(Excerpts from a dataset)

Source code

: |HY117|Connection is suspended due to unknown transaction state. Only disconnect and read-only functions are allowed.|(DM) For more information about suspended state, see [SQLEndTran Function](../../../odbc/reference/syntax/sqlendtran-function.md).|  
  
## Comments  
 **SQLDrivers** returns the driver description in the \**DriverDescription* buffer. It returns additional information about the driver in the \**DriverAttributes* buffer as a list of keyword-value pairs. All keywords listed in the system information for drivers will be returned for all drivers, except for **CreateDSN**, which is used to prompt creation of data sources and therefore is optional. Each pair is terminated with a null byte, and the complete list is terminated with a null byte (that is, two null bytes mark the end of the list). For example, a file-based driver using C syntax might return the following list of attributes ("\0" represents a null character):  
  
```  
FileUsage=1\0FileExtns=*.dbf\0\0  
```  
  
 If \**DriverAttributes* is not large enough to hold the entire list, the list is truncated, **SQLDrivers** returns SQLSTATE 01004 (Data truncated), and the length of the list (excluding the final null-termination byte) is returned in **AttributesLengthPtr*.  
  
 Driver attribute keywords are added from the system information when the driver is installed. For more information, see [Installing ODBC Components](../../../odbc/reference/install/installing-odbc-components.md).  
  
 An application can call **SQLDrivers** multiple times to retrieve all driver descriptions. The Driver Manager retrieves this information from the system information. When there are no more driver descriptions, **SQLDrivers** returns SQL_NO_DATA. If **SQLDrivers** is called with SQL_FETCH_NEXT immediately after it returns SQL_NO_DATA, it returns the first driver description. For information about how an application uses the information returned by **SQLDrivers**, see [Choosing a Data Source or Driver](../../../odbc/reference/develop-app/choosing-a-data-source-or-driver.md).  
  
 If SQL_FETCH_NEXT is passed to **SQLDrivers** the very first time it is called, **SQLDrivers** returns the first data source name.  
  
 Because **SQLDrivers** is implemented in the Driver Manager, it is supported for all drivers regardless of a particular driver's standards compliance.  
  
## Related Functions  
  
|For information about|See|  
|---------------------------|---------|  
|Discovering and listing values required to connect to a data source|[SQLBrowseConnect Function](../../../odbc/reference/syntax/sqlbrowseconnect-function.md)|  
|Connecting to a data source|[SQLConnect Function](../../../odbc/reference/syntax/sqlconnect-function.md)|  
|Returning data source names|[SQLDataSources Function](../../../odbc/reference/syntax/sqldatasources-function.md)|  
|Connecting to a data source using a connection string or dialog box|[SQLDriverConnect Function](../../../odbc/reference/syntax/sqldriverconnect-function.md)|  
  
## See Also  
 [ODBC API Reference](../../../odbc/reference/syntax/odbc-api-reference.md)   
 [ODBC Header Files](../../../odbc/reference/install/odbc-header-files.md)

**Task brief:**
Repeat, word for word, the lines from the start of the records to the line that contains "Driver attribute keywords", both of them included, and no others.

**Written reply:**
Source code

: |HY117|Connection is suspended due to unknown transaction state. Only disconnect and read-only functions are allowed.|(DM) For more information about suspended state, see [SQLEndTran Function](../../../odbc/reference/syntax/sqlendtran-function.md).|  
  
## Comments  
 **SQLDrivers** returns the driver description in the \**DriverDescription* buffer. It returns additional information about the driver in the \**DriverAttributes* buffer as a list of keyword-value pairs. All keywords listed in the system information for drivers will be returned for all drivers, except for **CreateDSN**, which is used to prompt creation of data sources and therefore is optional. Each pair is terminated with a null byte, and the complete list is terminated with a null byte (that is, two null bytes mark the end of the list). For example, a file-based driver using C syntax might return the following list of attributes ("\0" represents a null character):  
  
```  
FileUsage=1\0FileExtns=*.dbf\0\0  
```  
  
 If \**DriverAttributes* is not large enough to hold the entire list, the list is truncated, **SQLDrivers** returns SQLSTATE 01004 (Data truncated), and the length of the list (excluding the final null-termination byte) is returned in **AttributesLengthPtr*.  
  
 Driver attribute keywords are added from the system information when the driver is installed. For more information, see [Installing ODBC Components](../../../odbc/reference/install/installing-odbc-components.md).  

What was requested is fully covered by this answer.